他连钱都不要了?就为了去跟那个狐狸精双宿双飞?!
强撑的体面彻底粉碎,她再也绷不住,双腿一软,伏在茶几上嚎啕大哭起来。
沈一鸣神色平静。
一杯温水无声地推到秦红棉手边。
“伯母,先喝口水润润嗓子。事情既然已经炸开了,光哭没用,咱们得往后看,总得找个解决的章程。”
站在一旁的赵淑梅也赶紧凑上来,轻轻拍着秦红棉的后背,满脸不忍。
“是啊亲家母,唐老板平时对你们多好大家可都看在眼里。这男人啊,有时候就是在外头应酬多,一时糊涂被猪油蒙了心……”
秦红棉猛地抬起头,咬牙切齿。
“一时糊涂?”
“那个狐狸精连小野种都生了!都十几岁了!这也叫一时糊涂?!”
沈一鸣冷眼瞥了唐智生。
“唐叔这件事,干得确实是个畜生。”
唐智生脸皮狠狠一抽,却半个字都不敢反驳。
“但这婚,绝不能轻易离。”
“伯母,您自己盘算盘算。真把这婚离了,您就算再找一个,半路夫妻逢场作戏,能有唐叔以前对您体贴?要是不找,下半辈子一个人孤苦伶仃,这苦果您咽得下去?”

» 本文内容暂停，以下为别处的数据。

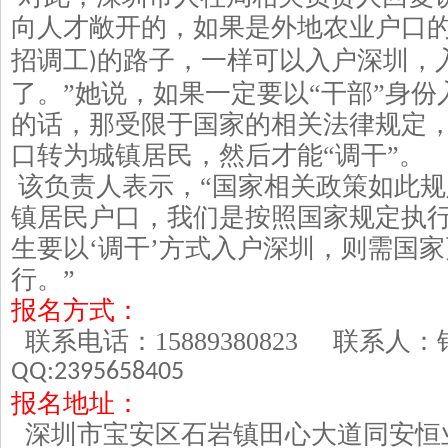
向人才敞开的，如果是外地农业户口
招调工
的路子，一样可以入户深圳，
)
了。”她说，如果一定要以“干部”身份
的话，那受限于国家的相关法律规定
口转为城镇居民，然后才能“调干”。
该负责人表示，
“国家相关政策如此规
镇居民户口，我们是按照国家规定执
生要以‘调干’方式入户深圳，则需国
行。”
报名方式：
联系电话：
15889380823
联系人
QQ:2395658405
报名地址：
深圳市宝安区石岩镇田心大道同安恒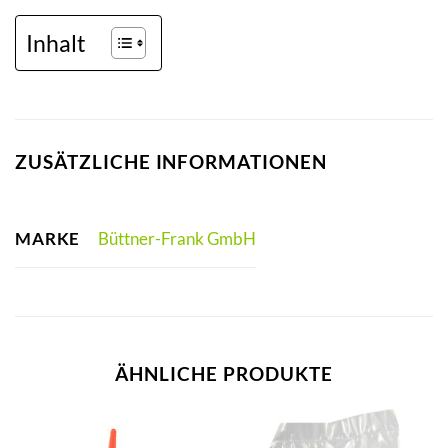
Inhalt
ZUSÄTZLICHE INFORMATIONEN
MARKE
Büttner-Frank GmbH
ÄHNLICHE PRODUKTE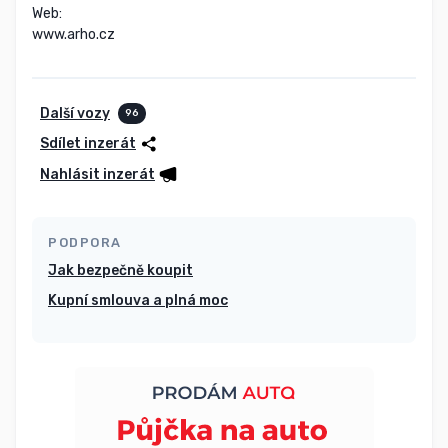
Web:

www.arho.cz
Další vozy
96
Sdílet inzerát
Nahlásit inzerát
PODPORA
Jak bezpečně koupit
Kupní smlouva a plná moc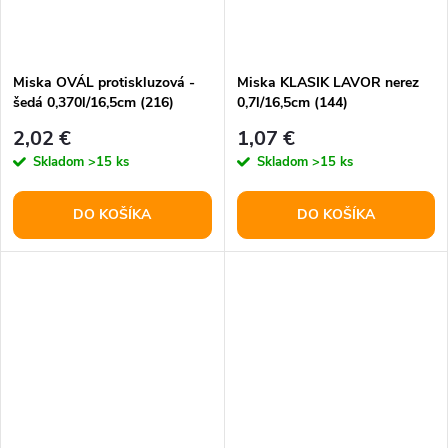
Miska OVÁL protiskluzová -
Miska KLASIK LAVOR nerez
šedá 0,370l/16,5cm (216)
0,7l/16,5cm (144)
2,02 €
1,07 €
Skladom
>15 ks
Skladom
>15 ks
DO KOŠÍKA
DO KOŠÍKA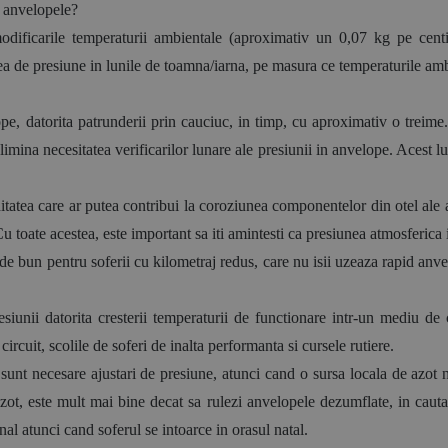
a anvelopele?
odificarile temperaturii ambientale (aproximativ un 0,07 kg pe cent
 de presiune in lunile de toamna/iarna, pe masura ce temperaturile ambi
e, datorita patrunderii prin cauciuc, in timp, cu aproximativ o treime. 
mina necesitatea verificarilor lunare ale presiunii in anvelope. Acest luc
tatea care ar putea contribui la coroziunea componentelor din otel ale an
Cu toate acestea, este important sa iti amintesti ca presiunea atmosferic
de bun pentru soferii cu kilometraj redus, care nu isii uzeaza rapid anve
siunii datorita cresterii temperaturii de functionare intr-un mediu de 
circuit, scolile de soferi de inalta performanta si cursele rutiere.
 sunt necesare ajustari de presiune, atunci cand o sursa locala de azot nu
ot, este mult mai bine decat sa rulezi anvelopele dezumflate, in cautar
al atunci cand soferul se intoarce in orasul natal.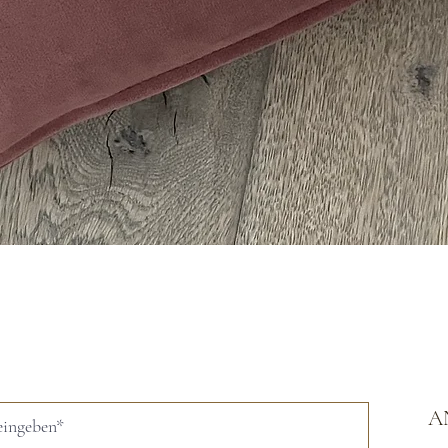
Schnellansicht
A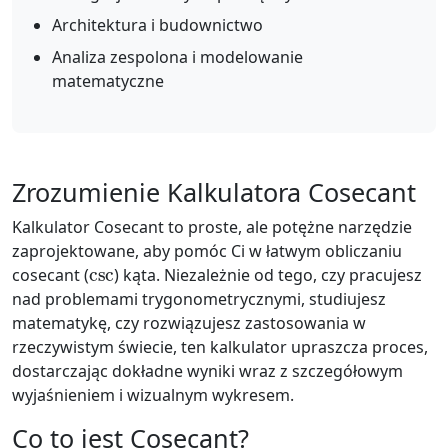
Architektura i budownictwo
Analiza zespolona i modelowanie
matematyczne
Zrozumienie Kalkulatora Cosecant
Kalkulator Cosecant to proste, ale potężne narzędzie
zaprojektowane, aby pomóc Ci w łatwym obliczaniu
csc
cosecant (
) kąta. Niezależnie od tego, czy pracujesz
nad problemami trygonometrycznymi, studiujesz
matematykę, czy rozwiązujesz zastosowania w
rzeczywistym świecie, ten kalkulator upraszcza proces,
dostarczając dokładne wyniki wraz z szczegółowym
wyjaśnieniem i wizualnym wykresem.
Co to jest Cosecant?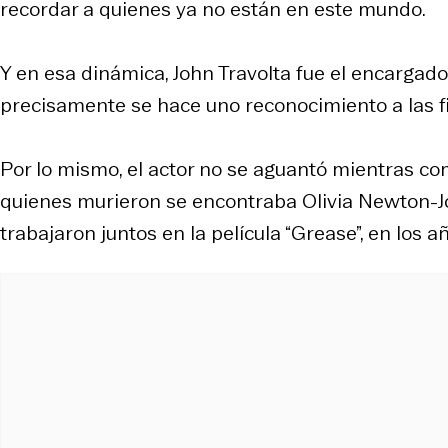
recordar a quienes ya no están en este mundo.
Y en esa dinámica, John Travolta fue el encarga
precisamente se hace uno reconocimiento a las fi
Por lo mismo, el actor no se aguantó mientras co
quienes murieron se encontraba Olivia Newton-J
trabajaron juntos en la película “Grease”, en los a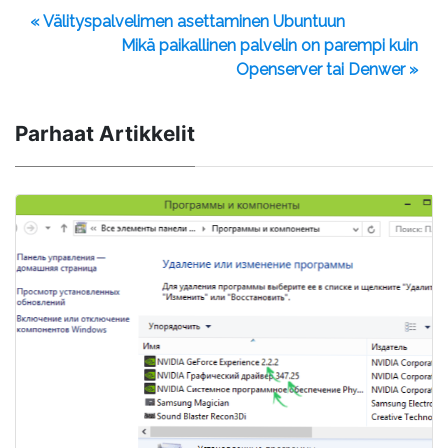
« Välityspalvelimen asettaminen Ubuntuun
Mikä paikallinen palvelin on parempi kuin
Openserver tai Denwer »
Parhaat Artikkelit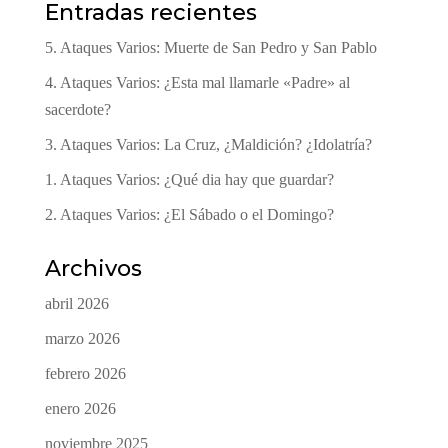
Entradas recientes
5. Ataques Varios: Muerte de San Pedro y San Pablo
4. Ataques Varios: ¿Esta mal llamarle «Padre» al
sacerdote?
3. Ataques Varios: La Cruz, ¿Maldición? ¿Idolatría?
1. Ataques Varios: ¿Qué dia hay que guardar?
2. Ataques Varios: ¿El Sábado o el Domingo?
Archivos
abril 2026
marzo 2026
febrero 2026
enero 2026
noviembre 2025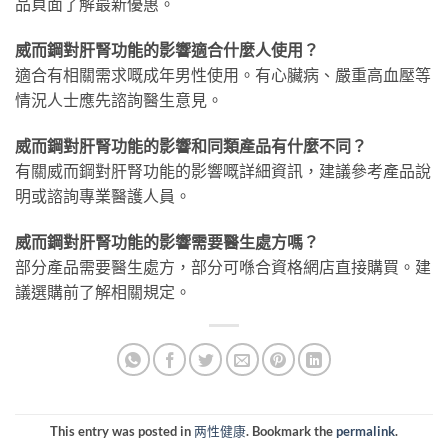
品頁面了解最新優惠。
威而鋼對肝腎功能的影響適合什麼人使用？
適合有相關需求嘅成年男性使用。有心臟病、嚴重高血壓等
情況人士應先諮詢醫生意見。
威而鋼對肝腎功能的影響和同類產品有什麼不同？
有關威而鋼對肝腎功能的影響嘅詳細資訊，建議參考產品說
明或諮詢專業醫護人員。
威而鋼對肝腎功能的影響需要醫生處方嗎？
部分產品需要醫生處方，部分可喺合資格網店直接購買。建
議選購前了解相關規定。
This entry was posted in
两性健康
. Bookmark the
permalink
.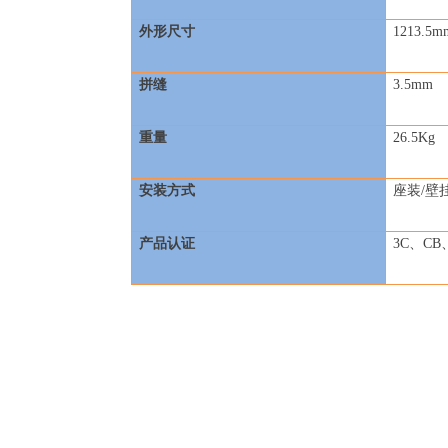
外形尺寸
1213.5m
拼缝
3.5mm
重量
26.5Kg
安装方式
座装/壁
产品认证
3C
、CB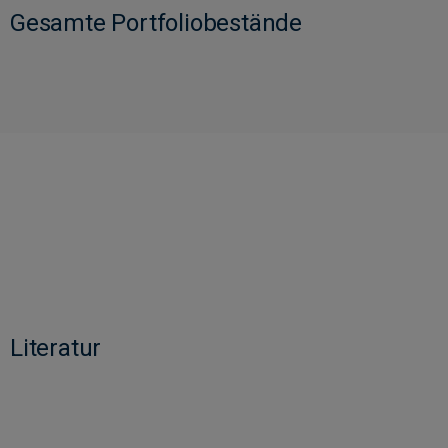
Gesamte Portfoliobestände
Literatur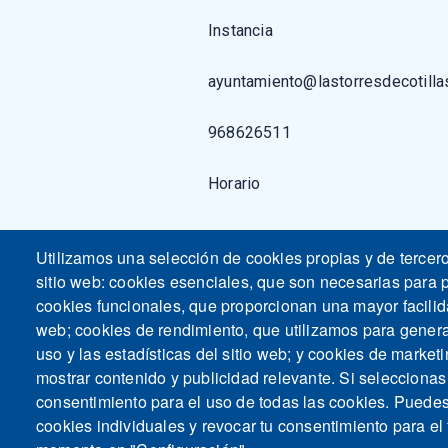
Instancia
ayuntamiento@lastorresdecotilla
968626511
Horario
Utilizamos una selección de cookies propias y de tercer
sitio web: cookies esenciales, que son necesarias para p
cookies funcionales, que proporcionan una mayor facilidad
web; cookies de rendimiento, que utilizamos para gener
uso y las estadísticas del sitio web; y cookies de marketi
mostrar contenido y publicidad relevante. Si seleccio
consentimiento para el uso de todas las cookies. Puedes
cookies individuales y revocar tu consentimiento para el 
M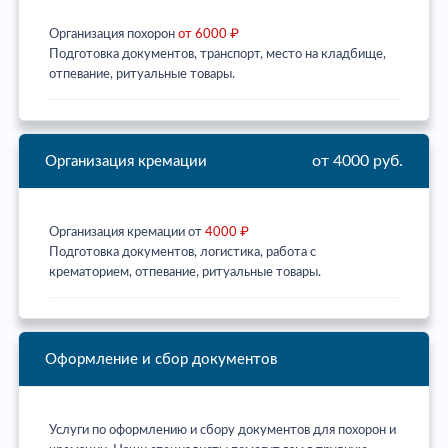
Организация похорон
от 6000 ₽
Подготовка документов, транспорт, место на кладбище,
отпевание, ритуальные товары.
от 4000 руб.
Организация кремации
Организация кремации от
4000 ₽
Подготовка документов, логистика, работа с
крематорием, отпевание, ритуальные товары.
Оформление и сбор документов
Услуги по оформлению и сбору документов для похорон и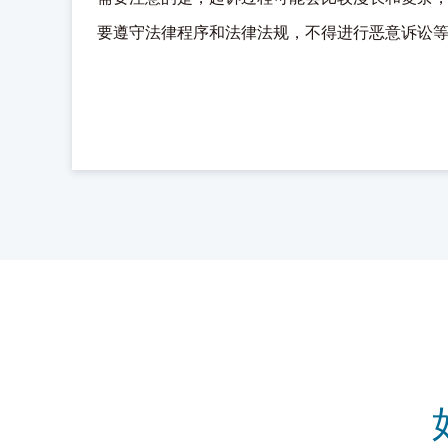
要遵守法律程序和法律法规，不得进行恶意诉讼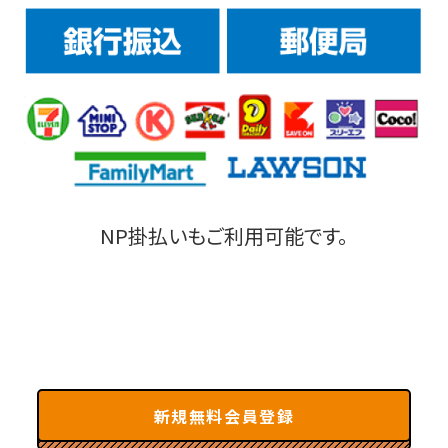
NP掛払いもご利用可能です。
新規無料会員登録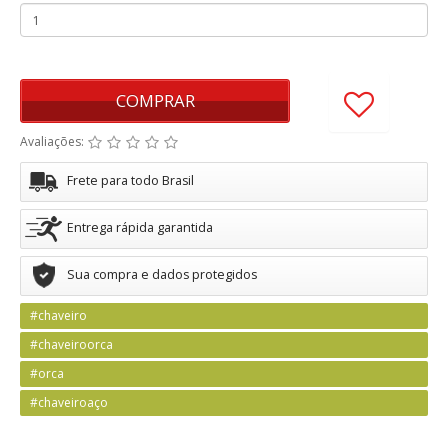
COMPRAR
Avaliações:
Frete para todo Brasil
Entrega rápida garantida
Sua compra e dados protegidos
#chaveiro
#chaveiroorca
#orca
#chaveiroaço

秦红棉哭声渐弱,愣愣地沈一鸣,只觉得他字字珠玑,无比透彻。
“再看看孩子们。”
“思思正高三,正是冲刺高考的节骨眼,这时候家里地震,她前途还要不要了?媛媛才七岁,没爹的孩子在学校受什么白眼,您比我清楚。”
“最关键的。他净身出户,拍拍屁股走人,正好名正言顺地跟那个小三扯证结婚!人家一家三口拿着他在外头挣的钱其乐融融,您带着两个女儿孤苦无依地守着江城那套空房……伯母,您是聪明人,这笔账,怎么算都不划算吧?”
这一番抽丝剥茧的利弊分析,彻底浇灭了她冲动的念头。
她连连点头,眼底重燃精光。
“一鸣,你说得对,我绝不能便宜了那对贱人!我就信你,你帮伯母出出主意,今天非得让这老流氓付出代价不可!”
沈一鸣点头。
“你看,伯母。”
“这第一,唐伯伯立刻跟那个女人彻底断绝一切关系,从此桥归桥路归路。”
秦红棉立刻转头,死死盯着唐智生的眼睛。
“听见没有?你能办到吗!”
唐智生无声犹豫。
毕竟是十几年的枕边人和亲骨肉,真要挥剑斩情丝,哪里是上下嘴唇一碰就能做到的。
就这一秒钟的犹豫,秦红棉怒火再起。
“好啊你!心里还惦记着那个贱货是吧!行!这日子没法过了!”
她抓起手提包,霍然起身,踩着高跟鞋就要往外冲。
沈一鸣眼疾手快,一把拦在门口,转头冲着唐智生厉声怒斥。
“唐伯伯!你是不是非得看着这个家今天彻底散了才甘心?!”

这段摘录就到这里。